* Problem statement
Starting at the line that contains "Sample dark brown", repeat each line exactly through the last line of the listing, and repeat nothing else.

* Task data
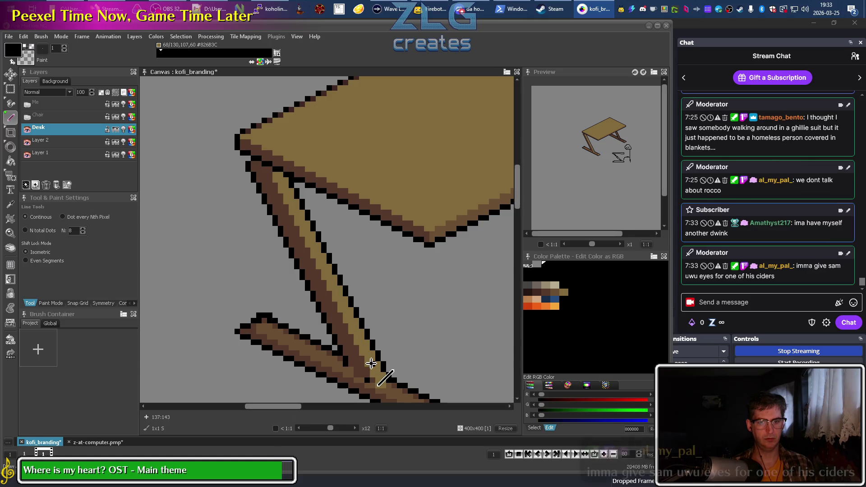
scroll(383, 368, "down", 2)
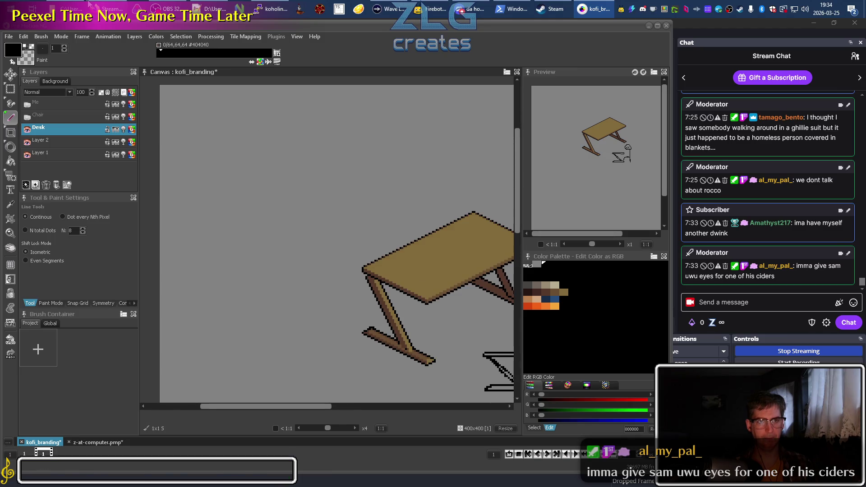
key("alt+Tab")
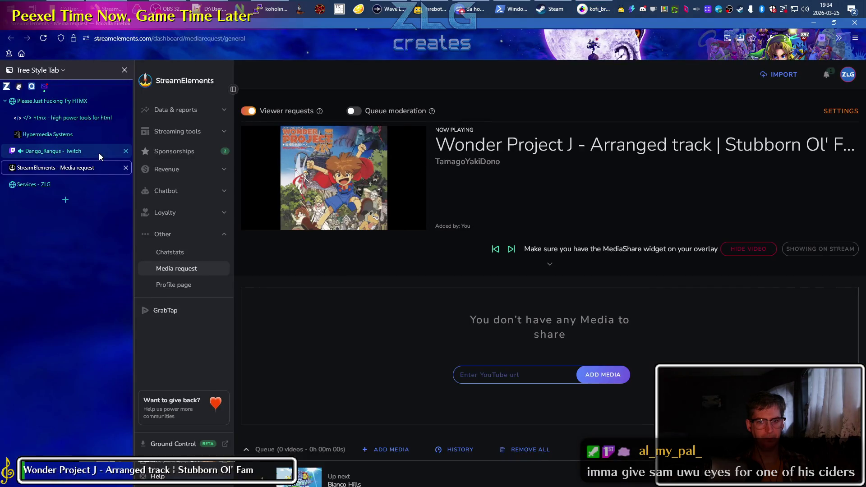
left_click(593, 8)
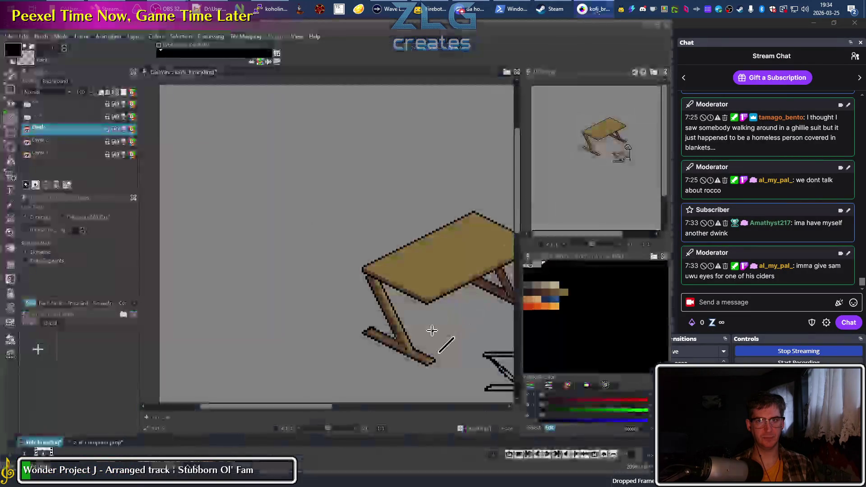
Sample dark brown #55392B and draw a dark brown shading line down the front leg
left_click_drag(425, 338, 277, 254)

* Finished task
Sample dark brown #55392B and draw a dark brown shading line down the front leg
left_click_drag(425, 338, 277, 254)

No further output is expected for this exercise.